The raptor is taking a bit of a break from its usual feedings.
The little guy is getting some rest in the family nest, which nestled up to 20 metres (65 feet) above the ground.
The nest, made of mud and wood, was discovered this week in the forest of Fort Maitland in New South Wales.
The animal, known locally as a nestling raptor, is known to feed on its parents, the sand dunes and other plants in its neighbourhood.
Its nest has been on the sand since at least the 1940s, but the latest discovery was made last week.
“We have no idea why it is taking such a break,” said Richard Williams, a conservation officer with the New South Welsh Parks and Wildlife Service (NSWPS).

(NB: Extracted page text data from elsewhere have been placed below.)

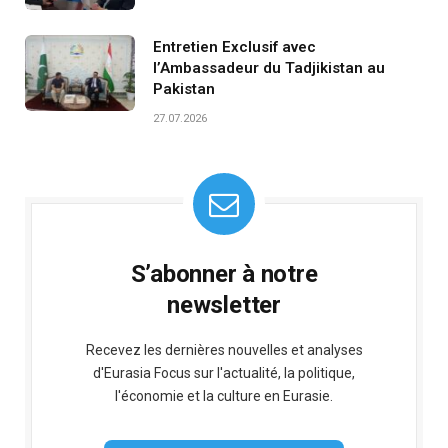
Entretien Exclusif avec
l’Ambassadeur du Tadjikistan au
Pakistan
27.07.2026
S’abonner à notre
newsletter
Recevez les dernières nouvelles et analyses
d'Eurasia Focus sur l'actualité, la politique,
l'économie et la culture en Eurasie.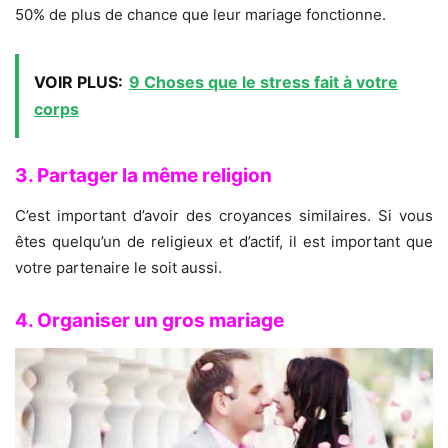
50% de plus de chance que leur mariage fonctionne.
VOIR PLUS:
9 Choses que le stress fait à votre
corps
3. Partager la même religion
C’est important d’avoir des croyances similaires. Si vous
êtes quelqu’un de religieux et d’actif, il est important que
votre partenaire le soit aussi.
4. Organiser un gros mariage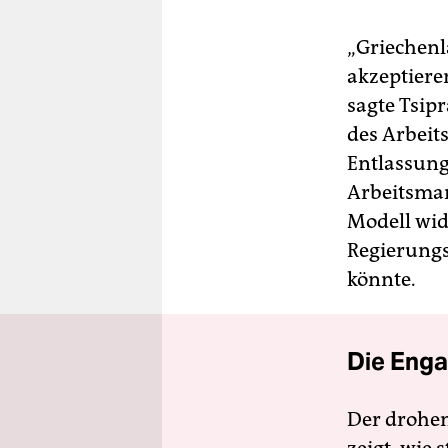
„Griechenl
akzeptiere
sagte Tsip
des Arbeit
Entlassunge
Arbeitsmar
Modell wid
Regierungs
könnte.
Die Enga
Der drohe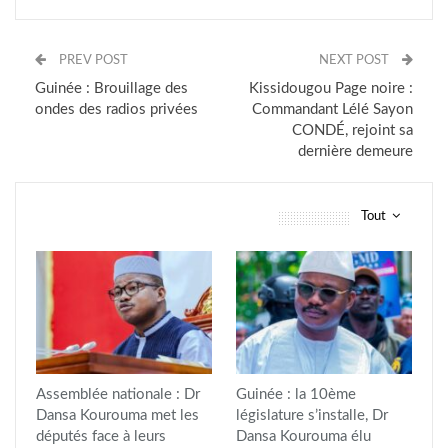
PREV POST
NEXT POST
Guinée : Brouillage des
Kissidougou Page noire :
ondes des radios privées
Commandant Lélé Sayon
CONDÉ, rejoint sa
dernière demeure
Tout
vous pourriez aussi aimer
Assemblée nationale : Dr
Guinée : la 10ème
Dansa Kourouma met les
législature s’installe, Dr
députés face à leurs
Dansa Kourouma élu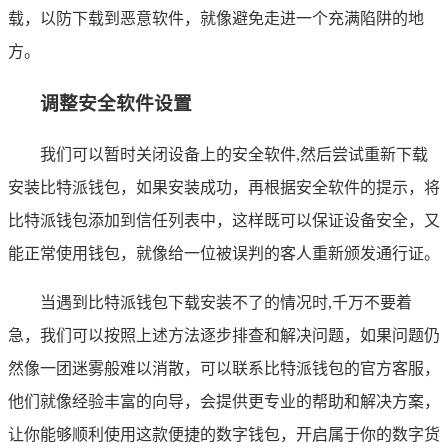
载，以防下载到恶意软件，就像避免走进一个充满陷阱的地
方。
调整安全软件设置
我们可以暂时关闭设备上的安全软件,然后尝试重新下载
安装比特派钱包，如果安装成功，再根据安全软件的提示，将
比特派钱包添加到信任列表中，这样既可以保证设备安全，又
能正常使用钱包，就像给一位被误判的客人重新颁发通行证。
当遇到比特派钱包下载安装不了的情况时,千万不要着
急，我们可以按照上述方法逐步排查和解决问题，如果问题仍
然像一团迷雾般难以消散，可以联系比特派钱包的官方客服，
他们就像经验丰富的向导，会提供更专业的帮助和解决方案，
让你能够顺利使用这款便捷的数字钱包，开启属于你的数字货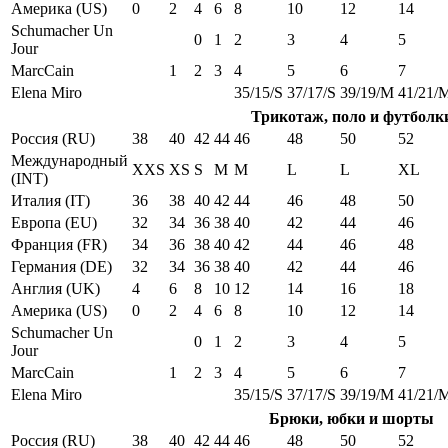
Америка (US)
0
2
4
6
8
10
12
14
Schumacher Un
0
1
2
3
4
5
Jour
MarcCain
1
2
3
4
5
6
7
Elena Miro
35/15/S
37/17/S
39/19/M
41/21/
Трикотаж, поло и футболк
Россия (RU)
38
40
42
44
46
48
50
52
Международный
XXS
XS
S
M
M
L
L
XL
(INT)
Италия (IT)
36
38
40
42
44
46
48
50
Европа (EU)
32
34
36
38
40
42
44
46
Франция (FR)
34
36
38
40
42
44
46
48
Германия (DE)
32
34
36
38
40
42
44
46
Англия (UK)
4
6
8
10
12
14
16
18
Америка (US)
0
2
4
6
8
10
12
14
Schumacher Un
0
1
2
3
4
5
Jour
MarcCain
1
2
3
4
5
6
7
Elena Miro
35/15/S
37/17/S
39/19/M
41/21/
Брюки, юбки и шорты
Россия (RU)
38
40
42
44
46
48
50
52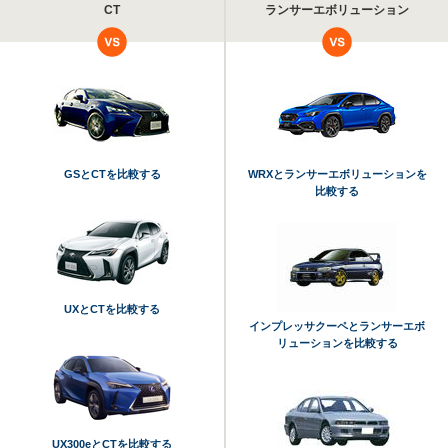
CT
ランサーエボリューション
GSとCTを比較する
WRXとランサーエボリューションを
比較する
UXとCTを比較する
インプレッサクーペとランサーエボ
リューションを比較する
UX300eとCTを比較する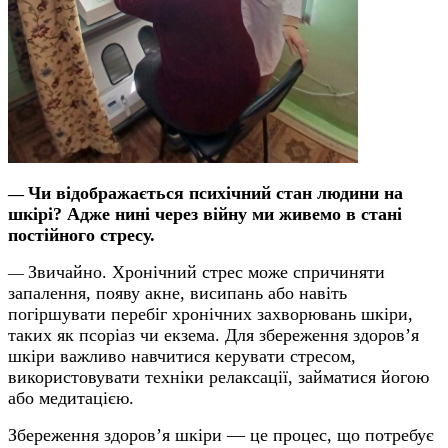
Чи відображається психічний стан людини на
—
шкірі? Адже нині через війну ми живемо в стані
постійного стресу.
Звичайно. Хронічний стрес може спричиняти
—
запалення, появу акне, висипань або навіть
погіршувати перебіг хронічних захворювань шкіри,
таких як псоріаз чи екзема. Для збереження здоров’я
шкіри важливо навчитися керувати стресом,
використовувати техніки релаксації, займатися йогою
або медитацією.
Збереження здоров’я шкіри — це процес, що потребує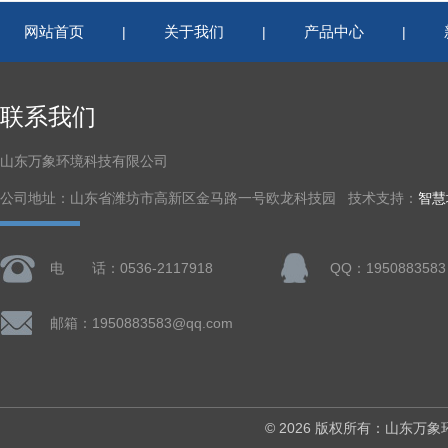
网站首页
关于我们
产品中心
|
|
|
联系我们
山东万象环境科技有限公司
公司地址：山东省潍坊市高新区金马路一号欧龙科技园 技术支持：
智慧
电 话：0536-2117918
QQ：1950883583
邮箱：1950883583@qq.com
© 2026 版权所有：山东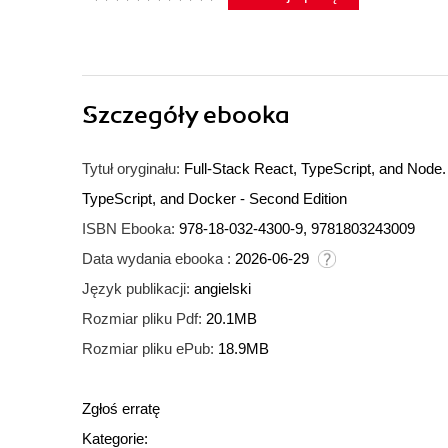
Szczegóły
ebooka
Tytuł oryginału:
Full-Stack React, TypeScript, and Node.
TypeScript, and Docker - Second Edition
ISBN Ebooka:
978-18-032-4300-9, 9781803243009
Data wydania ebooka :
2026-06-29
Język publikacji:
angielski
Rozmiar pliku Pdf:
20.1MB
Rozmiar pliku ePub:
18.9MB
Zgłoś erratę
Kategorie: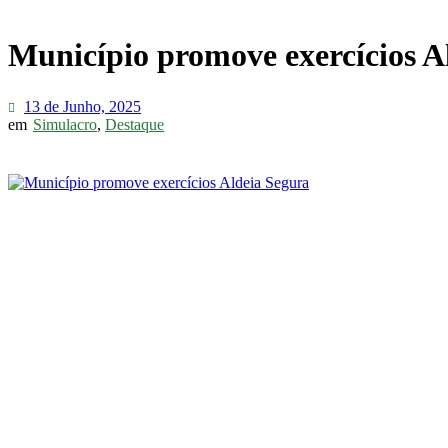
Município promove exercícios A
13 de Junho, 2025
em
Simulacro
,
Destaque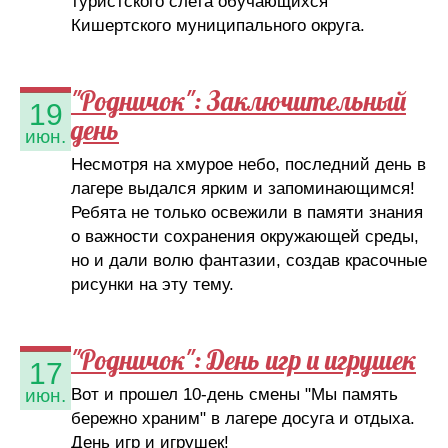
туристского слета обучающихся
Кишертского муниципального округа.
"Родничок": Заключительный
19
день
июн.
Несмотря на хмурое небо, последний день в
лагере выдался ярким и запоминающимся!
Ребята не только освежили в памяти знания
о важности сохранения окружающей среды,
но и дали волю фантазии, создав красочные
рисунки на эту тему.
"Родничок": День игр и игрушек
17
Вот и прошел 10-день смены "Мы память
июн.
бережно храним" в лагере досуга и отдыха.
День игр и игрушек!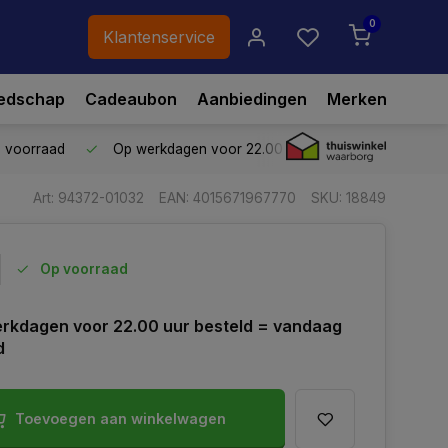
0
Klantenservice
edschap
Cadeaubon
Aanbiedingen
Merken
p voorraad
Op werkdagen voor 22.00 uur besteld,
vandaag ve
Art: 94372-01032
EAN: 4015671967770
SKU: 18849
Op voorraad
rkdagen voor 22.00 uur besteld = vandaag
d
Toevoegen aan winkelwagen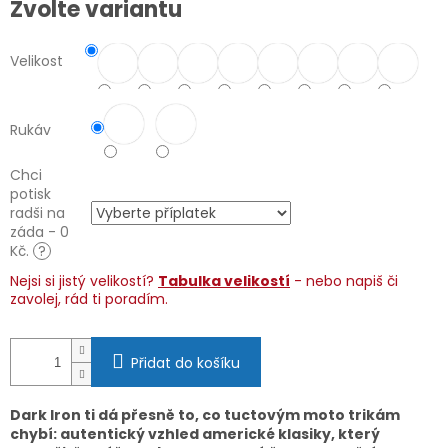
Zvolte variantu
cena:
Velikost
Rukáv
Chci
potisk
radši na
záda - 0
Kč.
?
Nejsi si jistý velikostí?
Tabulka velikostí
- nebo napiš či
zavolej, rád ti poradím.
Přidat do košíku
Dark Iron ti dá přesně to, co tuctovým moto trikám
chybí: autentický vzhled americké klasiky, který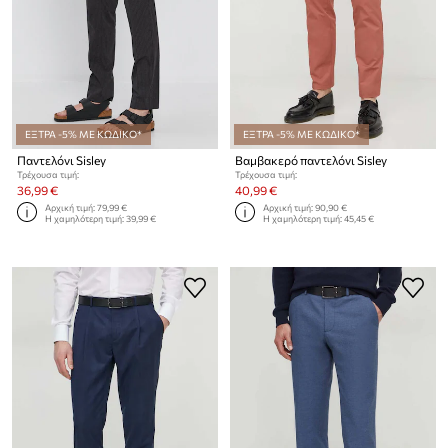
ΕΞΤΡΑ -5% ΜΕ ΚΩΔΙΚΟ*
ΕΞΤΡΑ -5% ΜΕ ΚΩΔΙΚΟ*
Παντελόνι Sisley
Βαμβακερό παντελόνι Sisley
Τρέχουσα τιμή:
Τρέχουσα τιμή:
36,99 €
40,99 €
Αρχική τιμή:
79,99 €
Αρχική τιμή:
90,90 €
Η χαμηλότερη τιμή:
39,99 €
Η χαμηλότερη τιμή:
45,45 €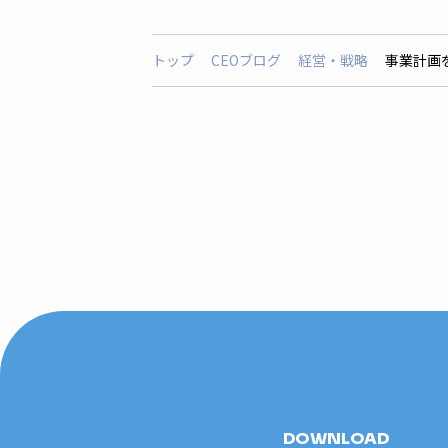
トップ
CEOブログ
経営・戦略
事業計画
DOWNLOAD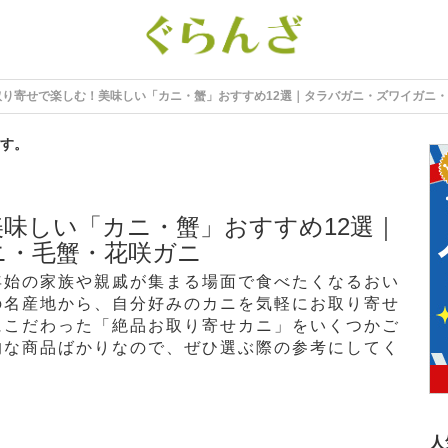
取り寄せで楽しむ！美味しい「カニ・蟹」おすすめ12選｜タラバガニ・ズワイガニ
す。
味しい「カニ・蟹」おすすめ12選｜
ニ・毛蟹・花咲ガニ
年始の家族や親戚が集まる場面で食べたくなるおい
の名産地から、自分好みのカニを気軽にお取り寄せ
にこだわった「絶品お取り寄せカニ」をいくつかご
的な商品ばかりなので、ぜひ選ぶ際の参考にしてく
人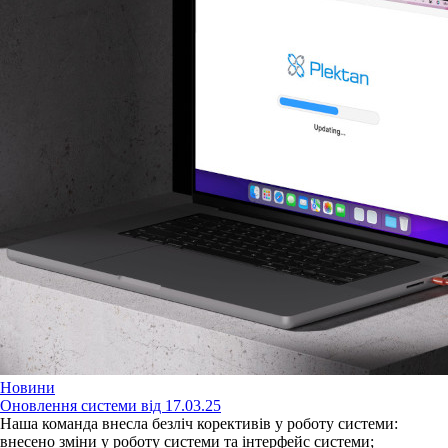
Новини
Оновлення системи від 17.03.25
Наша команда внесла безліч корективів у роботу системи:
внесено зміни у роботу системи та інтерфейс системи;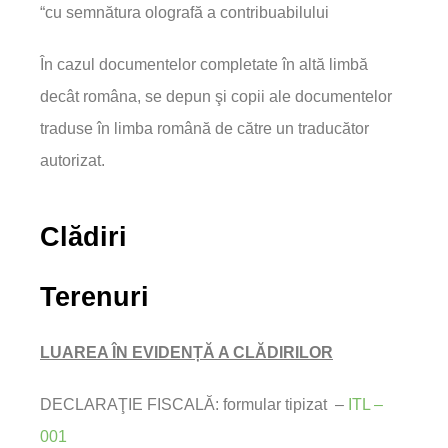
“cu semnătura olografă a contribuabilului
În cazul documentelor completate în altă limbă
decât româna, se depun şi copii ale documentelor
traduse în limba română de către un traducător
autorizat.
Clădiri
Terenuri
LUAREA ÎN EVIDENȚĂ A CLĂDIRILOR
DECLARAŢIE FISCALĂ: formular tipizat –
ITL –
001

“Its probably just a bit more relaxed, but I wouldn’t say its completely exhausted.”
There is still plenty of food available in the area.
The family nest is home to about 30 pairs of young and an adult.
It was probably the last nest of its kind in the region.
It was only recently that the nestlings were discovered, Williams said.
“They are still very young, so it’s possible they haven’t yet hatched yet,” he said.
“If we don’t find them, they will go on to lay their eggs in the trees.”
“The nest is a very active place.
There’s lots of activity, it’s not very quiet, and it’s full of young.”
The nestlings are now in the care of the NSW Wildlife Service, which has set up a special unit to monitor the nest.
The nesting birds are likely to stay in the nest until they reach a maturity of about 12 months, Williams added.
“If we can find them and they’re a bit older, we’ll put them in the wild.”
The New South Wyong nest, with its nestling dinosaur (left) and other dinosaurs in the Sandpiper range, is one of the largest nestlings in the New England region.